En la página wordreference.com se define esa palabra como:


"Juicio u opinión, generalmente negativo, que se forma inmotivadamente de antemano y sin el conocimiento necesario".


Es a partir del conocimiento de ciertas personas, después de años de tratarlas que tal vez, y sólo tal vez, uno se puede formar una opinión medianamente cercana a la realidad respecto a ellas. No obstante, a pesar de los años, aún se corre el riesgo de estar equivocado.


Por otro lado, según dice el refrán que da título a este texto, las actitudes que vemos en ciertas personas o lo que suponemos que ellos son, frecuentemente nos hace pensar que serán así el resto de su vida.


Bueno, si hasta la fecha soy profesor y encuentro sentido el serlo, es porque pienso que los estudiantes que llegan a la preparatoria o la universidad, ya con muchas ideas arraigadas en su cabeza, y muchas veces no ideas precisamente loables (baja estima propia, odio, egoísmo, soberbia, dependientes, etc.) pueden cambiar, pueden corregir algunas ideas que les permitan crecer como individuos.


Es muy común dar por muerto al que no lo está o apagar la mecha que aún humea.

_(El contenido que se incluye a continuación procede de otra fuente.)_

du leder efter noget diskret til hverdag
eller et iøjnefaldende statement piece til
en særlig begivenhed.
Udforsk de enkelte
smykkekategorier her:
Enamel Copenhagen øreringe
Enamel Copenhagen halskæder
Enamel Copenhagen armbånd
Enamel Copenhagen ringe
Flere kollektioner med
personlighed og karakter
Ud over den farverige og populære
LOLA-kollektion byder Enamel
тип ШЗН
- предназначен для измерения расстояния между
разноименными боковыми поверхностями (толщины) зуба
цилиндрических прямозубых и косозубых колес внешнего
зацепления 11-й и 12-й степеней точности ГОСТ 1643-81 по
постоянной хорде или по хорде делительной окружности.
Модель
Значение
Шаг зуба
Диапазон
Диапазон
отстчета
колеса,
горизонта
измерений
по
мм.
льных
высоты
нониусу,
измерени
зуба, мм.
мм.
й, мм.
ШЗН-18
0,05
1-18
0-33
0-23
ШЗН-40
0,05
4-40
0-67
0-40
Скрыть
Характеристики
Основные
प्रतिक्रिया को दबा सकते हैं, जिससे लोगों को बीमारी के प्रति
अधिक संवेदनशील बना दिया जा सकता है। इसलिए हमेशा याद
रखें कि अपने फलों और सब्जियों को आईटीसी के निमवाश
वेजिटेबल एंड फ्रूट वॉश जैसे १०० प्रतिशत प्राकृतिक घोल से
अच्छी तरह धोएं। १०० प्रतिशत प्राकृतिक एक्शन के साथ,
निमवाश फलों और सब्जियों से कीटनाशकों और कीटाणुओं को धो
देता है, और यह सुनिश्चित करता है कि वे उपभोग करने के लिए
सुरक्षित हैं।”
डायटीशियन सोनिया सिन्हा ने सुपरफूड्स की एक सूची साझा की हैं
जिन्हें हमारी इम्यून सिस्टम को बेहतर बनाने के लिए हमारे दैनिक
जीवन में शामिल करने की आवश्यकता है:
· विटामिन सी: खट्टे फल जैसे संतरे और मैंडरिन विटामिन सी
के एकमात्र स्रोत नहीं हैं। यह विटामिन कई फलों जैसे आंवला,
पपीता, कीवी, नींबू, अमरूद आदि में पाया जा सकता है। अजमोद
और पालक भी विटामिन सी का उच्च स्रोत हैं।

Hace algunos años vi una película que dejaba entrever algo de esto que escribo. Sixteen blocks (Muerte súbita) con Bruce Willis. Es una película clase B, para muchos, sin pena ni gloria, pero propone ciertos prejuicios que se tienen hacia un convicto, y la lucha de éste por lograr que los demás crean que es posible cambiar las circunstancias en las que está.


Si los demás no lo creen, yo debo creer que puedo cambiar mi circunstancia, si es que debo hacerlo para ser mejor persona.